At Max Super Speciality Hospital, Saket, we are receiving three new patients every day in the last few weeks. We have also seen an increase in the number of cases reported on heart failure, especially at night. In the last two weeks, we saw five new cases coming in at night for cardiac arrest. Out of the five cases, only two patients survived as they sought immediate medical assistance and did not wait for the morning. People who generally wait till morning to visit the hospital delay the medical assistance and in turn, increase the risks involved. So, not only are we more susceptible to heart attacks in January, but there is also a higher incidence of heart attacks between 11pm at night to 4am in the morning,” explained by Dr Viveka Kumar, Director of Cath Lab, Max Super Speciality Hospital, Saket.

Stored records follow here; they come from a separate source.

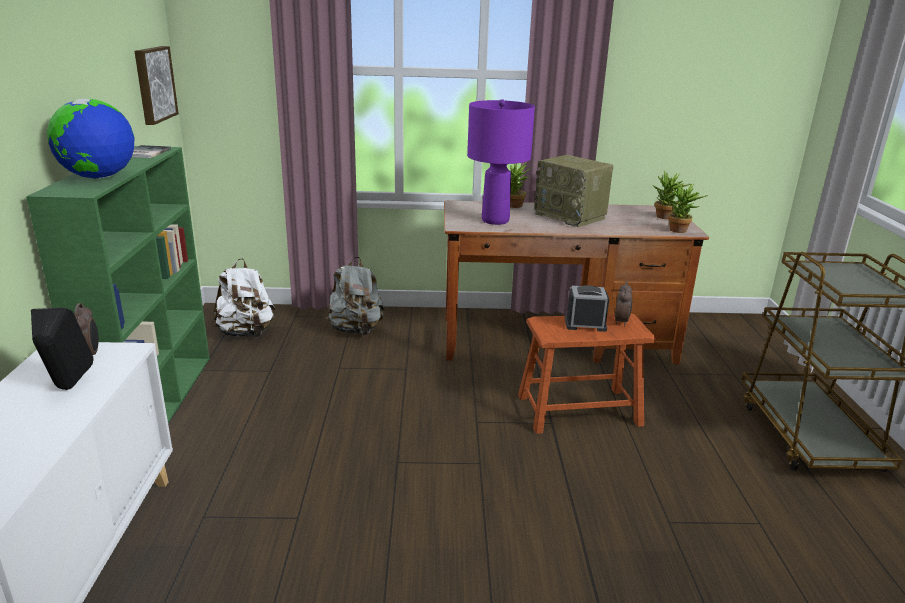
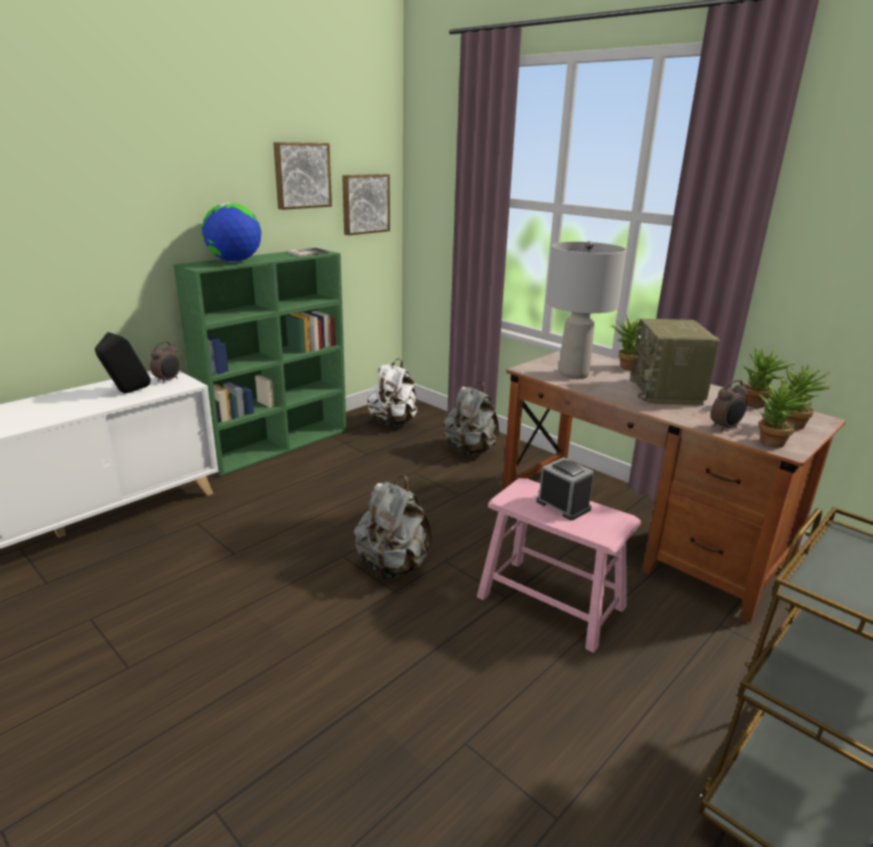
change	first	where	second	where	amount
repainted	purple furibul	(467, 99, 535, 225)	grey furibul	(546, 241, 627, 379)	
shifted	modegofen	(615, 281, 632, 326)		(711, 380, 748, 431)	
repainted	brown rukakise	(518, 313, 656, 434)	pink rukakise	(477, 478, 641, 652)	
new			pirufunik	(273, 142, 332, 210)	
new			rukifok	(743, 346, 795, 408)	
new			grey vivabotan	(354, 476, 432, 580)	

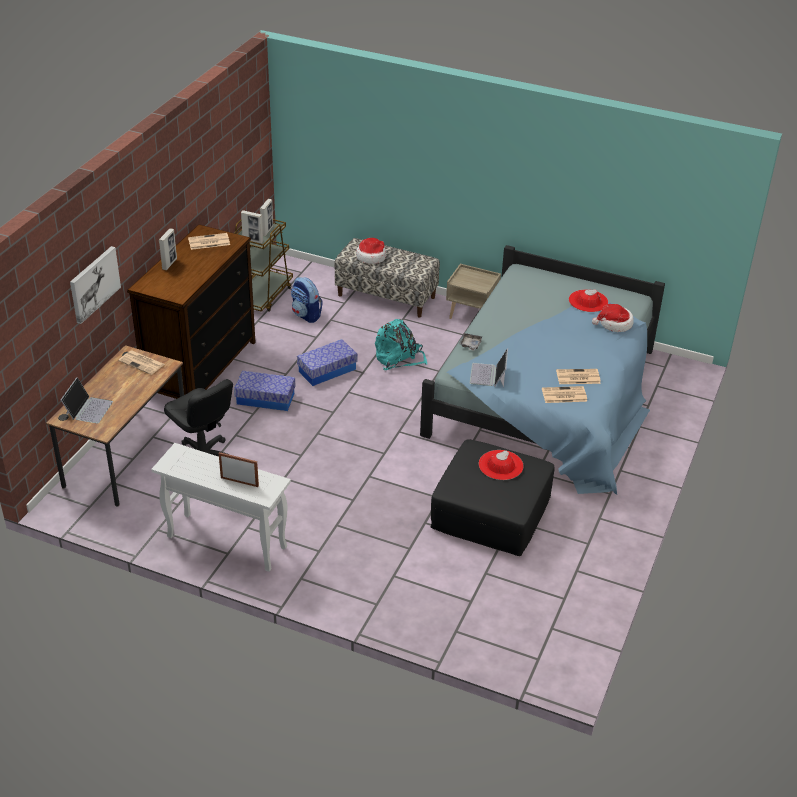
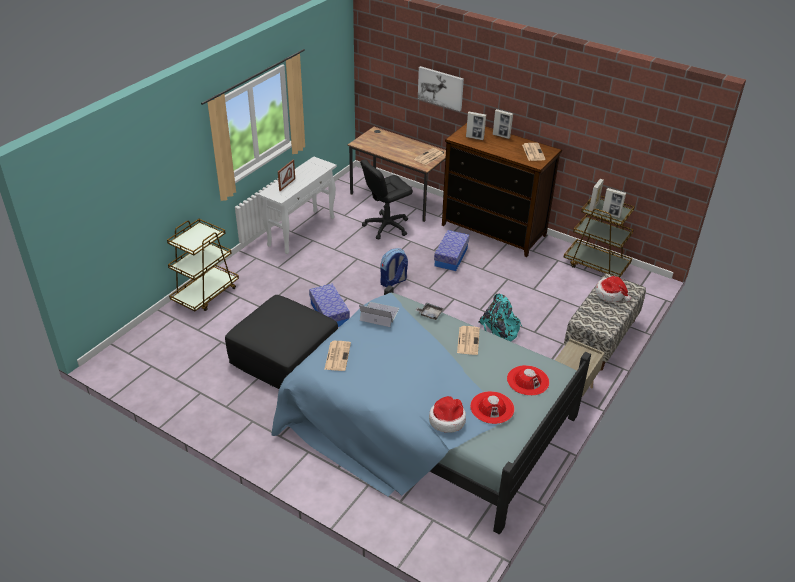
change	first	where	second	where	amount
shifted	vivabotan	(291, 277, 323, 323)		(380, 248, 408, 288)	
shifted	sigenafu	(297, 339, 357, 386)		(309, 283, 350, 327)	
shifted	botinokan	(556, 369, 601, 384)		(457, 326, 480, 355)	
gone	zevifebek	(61, 377, 113, 424)			
shifted	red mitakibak	(479, 450, 524, 480)		(507, 365, 549, 396)	
new			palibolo	(466, 111, 486, 140)	
new			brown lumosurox	(167, 219, 239, 311)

The cold weather can create threatening factors for heart attacks, especially for people who are above the age of 50 or have had a history of heart problems, diabetes and hypertension. Additionally, the risk of heart failure in existing cardiac patients is comparatively 4-5 times more during winters. The usual symptoms that are ignored during winters are—unusual gastric problems, profuse sweating, and any pain that lasts for more than 15 minutes. In case of such symptoms, immediately rush to the hospital.
Awareness and knowledge is the key to prevention. With suitable preparation, we can take substantial steps to prevent silent heart attacks and protect our health.
According to Dr Kumar, the risk of heart attacks can be reduced by following these recommendations:
1. Avoid eating a big or heavy meal, alcohol, junk food, and smoking. Without any physical activity or exercise, these factors can lead to high blood pressure.
2. Physical activity is extremely crucial, and should be followed at least 6 times a week.
3. If you do experience chest discomfort, seek medical attention immediately.
4. Regular health check-up during winters is imperative. Additionally, blood pressure (BP), sugar levels, cholesterol and other risk factors should be monitored.
5. Pay attention to the weather and prepare accordingly. Dress warmly, particularly in windy weather, to retain body heat while outside in the cold.